5.3 Slice Definitions for the File System

Given the very simple requirements we just outlined, we can start designing inter­faces for the system. Files and directories have something in common: they have a name and both files and directories can be contained in directories. This suggests a design that uses a base type that provides the common functionality, and derived types that provide the functionality specific to directories and files, as shown in Figure 5.1.

Figure 5.1. Inheritance Diagram of the File System.
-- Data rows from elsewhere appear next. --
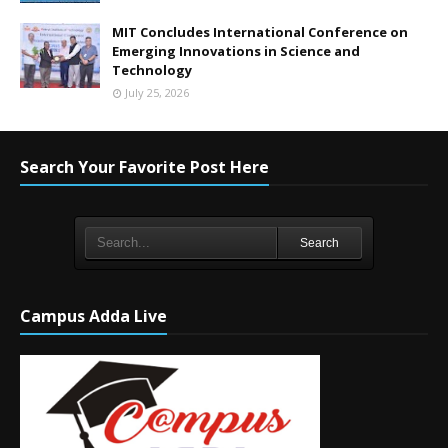
MIT Concludes International Conference on
Emerging Innovations in Science and
Technology
July 25, 2026
Search Your Favorite Post Here
Search
Campus Adda Live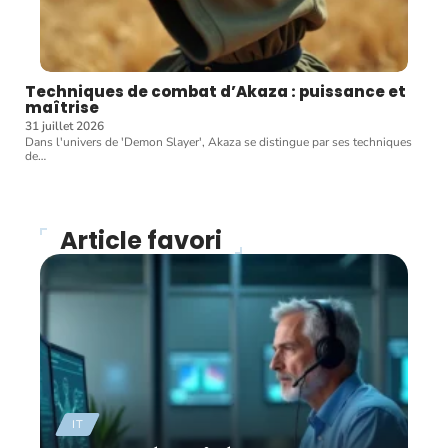
Techniques de combat d’Akaza : puissance et
maîtrise
31 juillet 2026
Dans l'univers de 'Demon Slayer', Akaza se distingue par ses techniques
de
…
Article favori
IT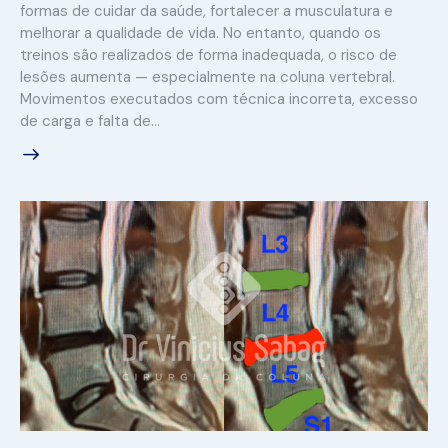
formas de cuidar da saúde, fortalecer a musculatura e
melhorar a qualidade de vida. No entanto, quando os
treinos são realizados de forma inadequada, o risco de
lesões aumenta — especialmente na coluna vertebral.
Movimentos executados com técnica incorreta, excesso
de carga e falta de…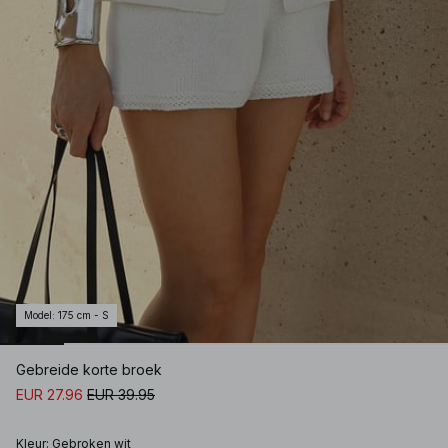
Model
:
175 cm - S
Gebreide korte broek
EUR 27.96
EUR 39.95
Kleur
:
Gebroken wit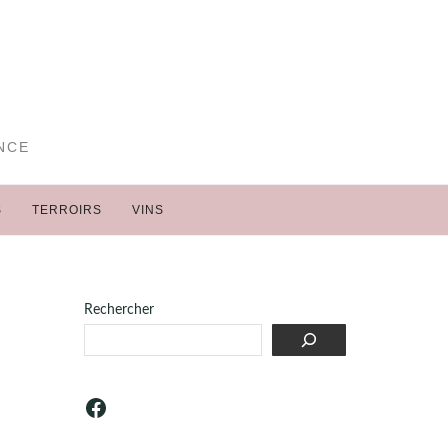
NCE
S
TERROIRS
VINS
Rechercher
Facebook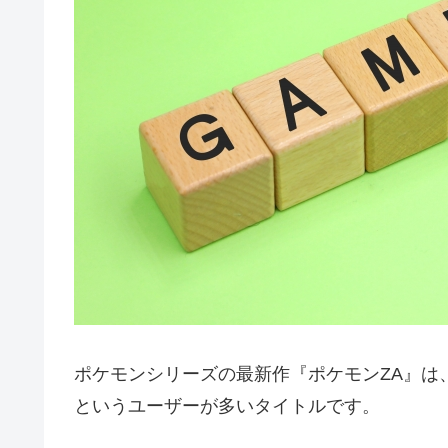
ポケモンシリーズの最新作『ポケモンZA』は、Sw
というユーザーが多いタイトルです。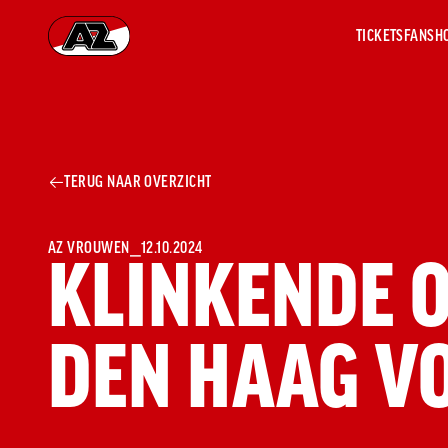
TICKETS
FANSH
Ga naar onze homepage
AZ 1
OVER
TERUG NAAR OVERZICHT
AZ
Hist
Seiz
Prij
AZ VROUWEN
⎯
12.10.2024
KLINKENDE 
Nieu
Jaar
Sele
DEN HAAG V
Medi
Weds
Onz
cult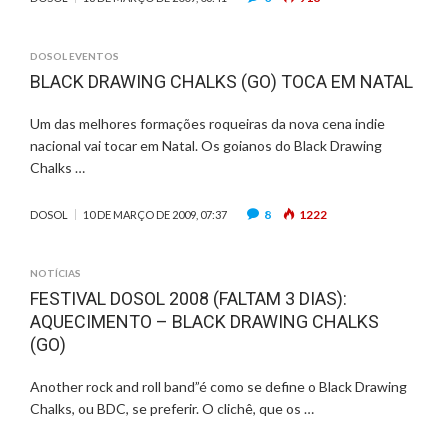
DOSOL EVENTOS
BLACK DRAWING CHALKS (GO) TOCA EM NATAL
Um das melhores formações roqueiras da nova cena indie
nacional vai tocar em Natal. Os goianos do Black Drawing
Chalks …
8
1222
DOSOL
10 DE MARÇO DE 2009, 07:37
NOTÍCIAS
FESTIVAL DOSOL 2008 (FALTAM 3 DIAS):
AQUECIMENTO – BLACK DRAWING CHALKS
(GO)
Another rock and roll band”é como se define o Black Drawing
Chalks, ou BDC, se preferir. O clichê, que os …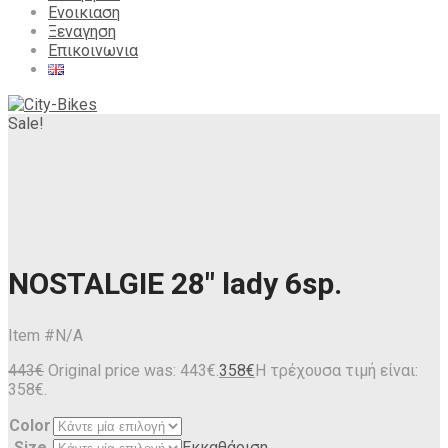
Ενοικιαση
Ξεναγηση
Επικοινωνια
Sale!
NOSTALGIE 28″ lady 6sp.
Item #
N/A
443
€
Original price was: 443€.
358
€
Η τρέχουσα τιμή είναι:
358€.
Color
Size
Εκκαθάριση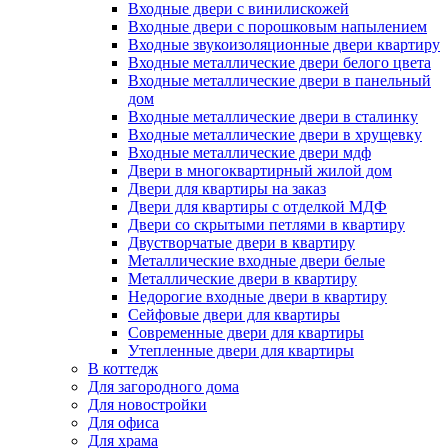
Входные двери с винилискожей
Входные двери с порошковым напылением
Входные звукоизоляционные двери квартиру
Входные металлические двери белого цвета
Входные металлические двери в панельный
дом
Входные металлические двери в сталинку
Входные металлические двери в хрущевку
Входные металлические двери мдф
Двери в многоквартирный жилой дом
Двери для квартиры на заказ
Двери для квартиры с отделкой МДФ
Двери со скрытыми петлями в квартиру
Двустворчатые двери в квартиру
Металлические входные двери белые
Металлические двери в квартиру
Недорогие входные двери в квартиру
Сейфовые двери для квартиры
Современные двери для квартиры
Утепленные двери для квартиры
В коттедж
Для загородного дома
Для новостройки
Для офиса
Для храма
The Slice definitions for this look as follows:

interface Node { 
    // ...
}; 

interface File extends Node { 
    // ...
}; 

interface Directory extends Node { 
    // ...
}; 

Next, we need to think about what operations should be provided by each interface. Seeing that directories and files have names, we can add an operation to obtain the name of a directory or file to the Node base interface:

interface Node { 
    idempotent string name();
}; 

The File interface provides operations to read and write a file. For simplicity, we limit ourselves to text files and we assume that read operations never fail and that only write operations can encounter error conditions. This leads to the following definitions:

exception GenericError {
    string reason;
};

sequence<string> Lines;

interface File extends Node { 
    idempotent Lines read();
    idempotent void write (Lines text) throws GenericError;
}; 

Note that read and write are marked idempotent because either operation can safely be invoked with the same parameter value twice in a row: the net result of doing so is the same has having (successfully) called the operation only once.
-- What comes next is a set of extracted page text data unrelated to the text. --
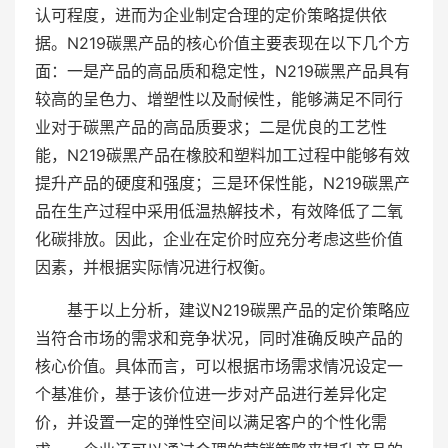
认可程度，进而为企业制定合理的定价策略提供依
据。N219碳黑产品的核心价值主要表现在以下几个方
面：一是产品的高品质和稳定性，N219碳黑产品具有
较高的呈色力、增塑性以及耐候性，能够满足不同行
业对于碳黑产品的高品质要求；二是优良的工艺性
能，N219碳黑产品在橡胶和塑料加工过程中能够有效
提升产品的硬度和强度；三是环保性能，N219碳黑产
品在生产过程中采用低温热解技术，有效降低了二氧
化碳排放。因此，企业在定价时应充分考虑这些价值
因素，并根据实际情况进行权衡。
基于以上分析，建议N219碳黑产品的定价策略应
当符合市场的需求和竞争状况，同时准确反映产品的
核心价值。具体而言，可以根据市场需求情况设定一
个基准价，基于该价位进一步对产品进行差异化定
价，并设置一定的弹性空间以满足客户的个性化需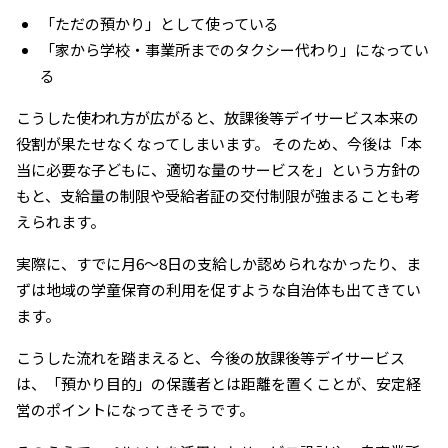
「ただの預かり」として使っている
「家から学校・事業所までのタクシー代わり」になってい
る
こうした使われ方が広がると、放課後等デイサービス本来の
役割が果たせなくなってしまいます。 そのため、今後は「本
当に必要な子どもに、適切な量のサービスを」という方針の
もと、支給量の制限や受給者証の交付制限が強まることも考
えられます。
実際に、すでに月6〜8日の支給しか認められなかったり、ま
ずは地域の学童保育の利用を促すような自治体も出てきてい
ます。
こうした流れを踏まえると、今後の放課後等デイサービス
は、「預かり目的」の保護者とは距離を置くことが、安定経
営のポイントになってきそうです。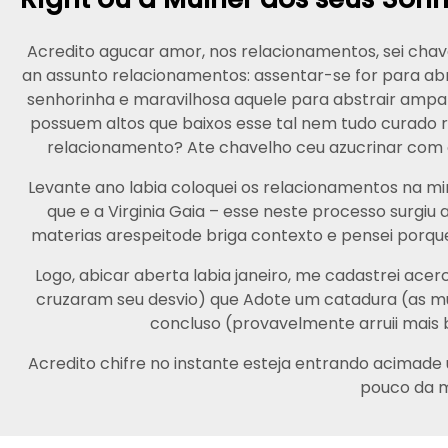
Acredito agucar amor, nos relacionamentos, sei chav
an assunto relacionamentos: assentar-se for para ab
senhorinha e maravilhosa aquele para abstrair ampar
possuem altos que baixos esse tal nem tudo curado r
relacionamento? Ate chavelho ceu azucrinar com 
Levante ano labia coloquei os relacionamentos na min
que e a Virginia Gaia – esse neste processo surgiu a
materias arespeitode briga contexto e pensei porq
Logo, abicar aberta labia janeiro, me cadastrei ac
cruzaram seu desvio) que Adote um catadura (as m
concluso (provavelmente arruii mais ba
Acredito chifre no instante esteja entrando acimade 
pouco da m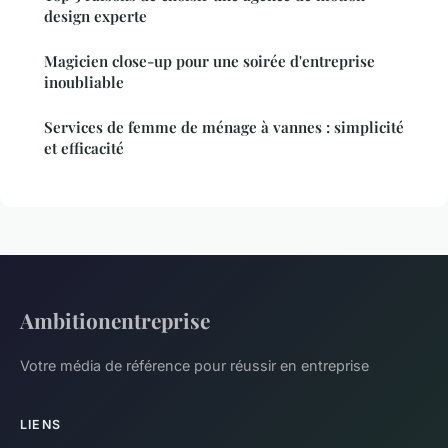
design experte
Magicien close-up pour une soirée d'entreprise
inoubliable
Services de femme de ménage à vannes : simplicité
et efficacité
Ambitionentreprise
Votre média de référence pour réussir en entreprise
LIENS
The write operation can raise an exception of type GenericError. The excep­tion contains a single reason data member, of type string. If a write operation fails for some reason (such as running out of file system space), the operation throws a GenericError exception, with an explanation of the cause of the failure provided in the reason data member.

Directories provide an operation to list their contents. Because directories can contain both directories and files, we take advantage of the polymorphism provided by the Node base interface:

sequence<Node*> NodeSeq; 

interface Directory extends Node { 
    idempotent NodeSeq list(); 
}; 

The NodeSeq sequence contains elements of type Node*. Because Node is a base interface of both Directory and File, the NodeSeq sequence can contain proxies of either type. (Obviously, the receiver of a NodeSeq must down-cast each element to either File or Directory in order to get at the operations provided by the derived interfaces; only the name operation in the Node base interface can be invoked directly, without doing a down-cast first. Note that, because the elements of NodeSeq are of type Node* (not Node), we are using pass-by-reference seman­tics: the values returned by the list operation are proxies that each point to a remote node on the server.

These definitions are sufficient to build a simple (but functional) file system. Obviously, there are still some unanswered questions, such as how a client obtains the proxy for the root directory. We will address these questions in the relevant implementation chapter.